SubWCRev is a command line application, so we can make use of it on the project's 'pre-build event command line'. We will go to read the working copy revision, update the file Assembly.cs, and then build our project.

In order for SubWCRev to update our Assembly.cs, we need to provide it with a template file, for this just create a copy of Assembly.cs and name it Assembly.tmpl. Now open Assembly.tmpl and replace the AssemblyVersion and AssemblyFileVersion with the following lines:

[assembly: AssemblyVersion("1.0.0.$WCREV$")]
[assembly: AssemblyFileVersion("1.0.0.$WCREV$")] 

Every occurrence of $WCREV$ will be replaced by the working copy revision number.

Now we can edit the pre-build event:

cd [TortoiseSVNInstallDir]\bin  
SubWCRev "WorkingCopyPath" "Assemby.tmpl Path" "Assembly.cs Path"  

If we just build the project now, the file Assembly.cs gets updated correctly, but the built assembly does not.

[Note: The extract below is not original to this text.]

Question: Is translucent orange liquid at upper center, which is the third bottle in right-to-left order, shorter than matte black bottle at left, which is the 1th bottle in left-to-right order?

The solution to this is very easy, open your .csproj file, copy this line:

 <UseHostCompilerIfAvailable>False</UseHostCompilerIfAvailable>

And paste it right before the <PreBuildEvent> tag. Build your solution twice, and check that your FileVersion is 1.0.0.[SVNRevision].

Hope this helps some smaller developers with version control.

Points of Interest

While this will work OK for smaller projects, it still relies on the revision number being less than 65535.